User input for the “define geobodies” action consists of separate criteria for nodes and connections. The criteria are logical expressions (with a pass/fail outcome) that may range from simple to complex. The criteria are evaluated using node and connection properties. If a node fails the node criteria, the node is excluded from all geobodies, and the connections in which the failed node participates are treated as failed connections. If a connection fails the connection criteria, it is excluded from paths that may connect passing nodes. A node that participates in a failed connection is not marked as a failed node, because such a node may participate in other passing connections.
The results of a “define geobodies” action are that each node is assigned values for two properties: a geobody membership index that identifies which geobody (connected component) the node belongs to and a geobody score. The geobody score is an aggregate measure of the size or importance of the geobody, such as the number of nodes or total pore volume of the geobody. The geobody membership index is commonly an integer rank, assigned in order of descending score, i.e., the highest scoring geobody is 1, the next lower scoring geobody is 2, etc. A special membership-index value such as zero or −1 marks failed nodes that belong to no geobodies. Connectivity among the failed nodes is not assessed.
The ability of “define geobodies” to reveal information is sensitive to the node and connection criteria. Good (informative) criteria yield several high-scoring geobodies and many low-scoring geobodies.
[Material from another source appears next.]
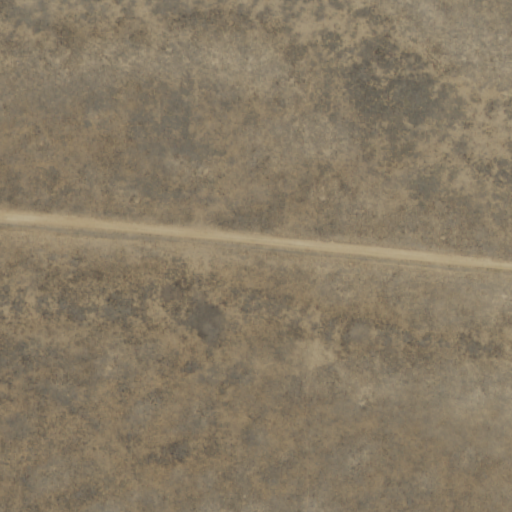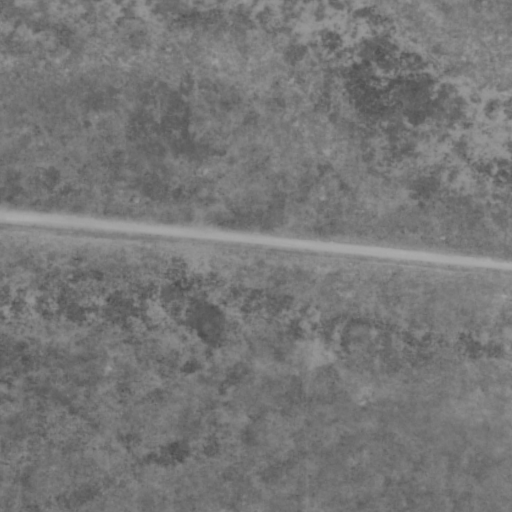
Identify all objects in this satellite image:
road: (256, 203)
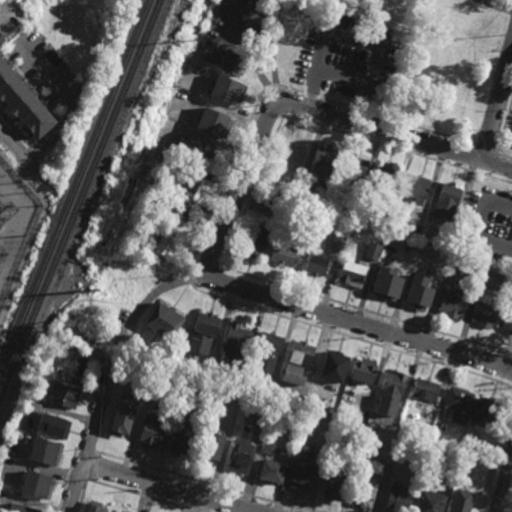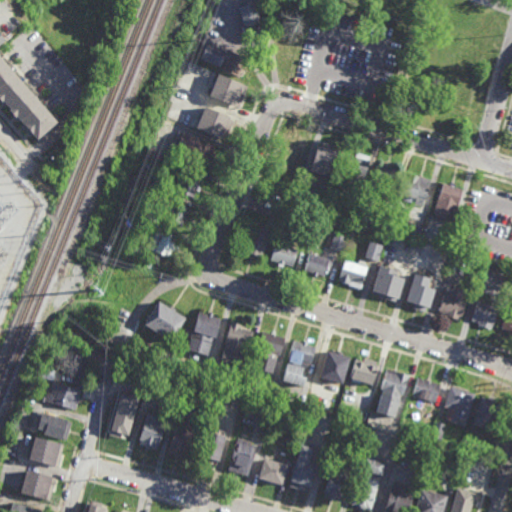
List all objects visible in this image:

The user would normally use the 3D viewer to examine each high-scoring geobody, with special interest in its three-dimensional shape. Poor (uninformative) criteria yield either a single geobody or only low-scoring geobodies. Unfortunately, trial and error are required to find good criteria, and each trial is time-consuming.
Hirsch and Schuette propose applying graph theory algorithms to rank the anticipated flow performance of different geologic model realizations and to aid in delineating contiguous regions of similar character in petroleum reservoir flow simulations. (“Graph theory applications to continuity and ranking in geologic models”, Computers & Geosciences 25, 127-139 (1999)). They report results from using three different types of graph theory algorithms in a test problem: maximum-flow, shortest-path and connected-components algorithms. Their discussion of the shortest-path method focuses on using the single-source, specific shortest path as the ranking measure, i.e., what is called the single-pair problem in the invention description to follow.
Current geologic modeling and reservoir simulation software applications lack the means to assess connectivity in a way that is fast, quantitative, and visual. Additionally, connectivity is defined poorly in existing methodologies. Connectivity may simply be determined in an yes/no methodology. A richer assessment of connectivity would identify the best path that connects Cell A with Cell B. Additional background can be found in Dijkstra, E. W., A note on two problems in connection with graphs, Numerische Mathematik, 1:269-271 (1959) and in Cormen, T. H. et al., Introduction to Algorithms, The MIT Press (1990).